*** DATA SECTION Section Begins ***
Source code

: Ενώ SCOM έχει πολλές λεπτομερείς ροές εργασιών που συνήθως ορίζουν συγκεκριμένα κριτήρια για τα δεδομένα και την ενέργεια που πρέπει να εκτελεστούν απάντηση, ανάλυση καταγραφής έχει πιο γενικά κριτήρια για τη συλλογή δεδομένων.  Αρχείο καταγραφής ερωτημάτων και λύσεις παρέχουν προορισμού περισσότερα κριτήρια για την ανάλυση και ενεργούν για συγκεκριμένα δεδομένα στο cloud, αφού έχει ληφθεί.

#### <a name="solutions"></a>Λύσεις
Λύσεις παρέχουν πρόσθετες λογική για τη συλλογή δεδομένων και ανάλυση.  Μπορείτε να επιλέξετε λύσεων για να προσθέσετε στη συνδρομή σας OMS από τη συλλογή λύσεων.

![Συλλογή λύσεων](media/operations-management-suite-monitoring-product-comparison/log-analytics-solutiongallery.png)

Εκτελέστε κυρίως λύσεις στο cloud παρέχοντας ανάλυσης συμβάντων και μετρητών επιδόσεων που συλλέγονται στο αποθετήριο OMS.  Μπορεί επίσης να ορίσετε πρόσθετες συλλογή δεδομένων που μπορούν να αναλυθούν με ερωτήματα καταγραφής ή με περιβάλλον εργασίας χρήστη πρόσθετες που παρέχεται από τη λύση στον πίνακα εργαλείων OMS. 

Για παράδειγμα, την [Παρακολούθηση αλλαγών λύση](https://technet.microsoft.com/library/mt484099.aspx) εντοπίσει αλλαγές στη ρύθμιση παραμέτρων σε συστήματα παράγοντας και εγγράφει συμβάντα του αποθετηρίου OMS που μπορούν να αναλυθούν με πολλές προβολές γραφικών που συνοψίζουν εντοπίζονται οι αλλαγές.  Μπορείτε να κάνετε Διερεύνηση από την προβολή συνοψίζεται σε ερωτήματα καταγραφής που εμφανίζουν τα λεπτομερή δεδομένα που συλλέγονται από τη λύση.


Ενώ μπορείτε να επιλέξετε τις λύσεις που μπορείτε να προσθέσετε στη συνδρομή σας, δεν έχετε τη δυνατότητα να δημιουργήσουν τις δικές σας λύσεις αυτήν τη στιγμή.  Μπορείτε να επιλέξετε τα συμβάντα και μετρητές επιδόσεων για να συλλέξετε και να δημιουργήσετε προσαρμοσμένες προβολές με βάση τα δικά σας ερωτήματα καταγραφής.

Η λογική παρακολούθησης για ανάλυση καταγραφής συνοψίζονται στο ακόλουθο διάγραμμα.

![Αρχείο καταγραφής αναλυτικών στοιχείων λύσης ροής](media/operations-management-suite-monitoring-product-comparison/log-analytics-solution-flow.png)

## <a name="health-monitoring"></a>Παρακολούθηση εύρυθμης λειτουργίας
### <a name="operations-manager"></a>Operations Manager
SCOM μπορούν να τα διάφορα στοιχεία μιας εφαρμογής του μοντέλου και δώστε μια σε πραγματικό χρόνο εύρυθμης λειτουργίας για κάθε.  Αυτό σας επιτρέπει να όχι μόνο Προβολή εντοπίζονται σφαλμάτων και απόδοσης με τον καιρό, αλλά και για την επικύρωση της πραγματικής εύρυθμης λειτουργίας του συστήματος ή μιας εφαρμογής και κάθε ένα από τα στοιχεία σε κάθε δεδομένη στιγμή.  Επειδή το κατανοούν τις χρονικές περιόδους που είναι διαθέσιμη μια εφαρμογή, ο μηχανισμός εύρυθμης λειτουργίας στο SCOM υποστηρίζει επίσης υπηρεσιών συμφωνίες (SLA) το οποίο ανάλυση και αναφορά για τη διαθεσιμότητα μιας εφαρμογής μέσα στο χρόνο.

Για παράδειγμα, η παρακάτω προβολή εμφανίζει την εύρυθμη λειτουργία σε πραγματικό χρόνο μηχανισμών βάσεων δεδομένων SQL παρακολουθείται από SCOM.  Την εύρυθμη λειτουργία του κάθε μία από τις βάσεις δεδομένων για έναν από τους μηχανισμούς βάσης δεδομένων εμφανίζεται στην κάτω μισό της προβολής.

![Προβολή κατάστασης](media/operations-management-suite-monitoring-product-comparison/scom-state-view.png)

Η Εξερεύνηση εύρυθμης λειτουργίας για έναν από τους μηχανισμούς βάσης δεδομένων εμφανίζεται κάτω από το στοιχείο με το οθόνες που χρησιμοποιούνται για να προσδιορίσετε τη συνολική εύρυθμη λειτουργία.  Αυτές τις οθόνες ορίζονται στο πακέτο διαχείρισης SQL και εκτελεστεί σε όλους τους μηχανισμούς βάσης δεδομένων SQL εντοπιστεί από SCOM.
*** DATA SECTION Section Ends ***
### EXERCISE DETAILS
Find each line above that contains "κάτω", and copy those lines.

### EXPECTED ANSWER
Για παράδειγμα, η παρακάτω προβολή εμφανίζει την εύρυθμη λειτουργία σε πραγματικό χρόνο μηχανισμών βάσεων δεδομένων SQL παρακολουθείται από SCOM.  Την εύρυθμη λειτουργία του κάθε μία από τις βάσεις δεδομένων για έναν από τους μηχανισμούς βάσης δεδομένων εμφανίζεται στην κάτω μισό της προβολής.
Η Εξερεύνηση εύρυθμης λειτουργίας για έναν από τους μηχανισμούς βάσης δεδομένων εμφανίζεται κάτω από το στοιχείο με το οθόνες που χρησιμοποιούνται για να προσδιορίσετε τη συνολική εύρυθμη λειτουργία.  Αυτές τις οθόνες ορίζονται στο πακέτο διαχείρισης SQL και εκτελεστεί σε όλους τους μηχανισμούς βάσης δεδομένων SQL εντοπιστεί από SCOM.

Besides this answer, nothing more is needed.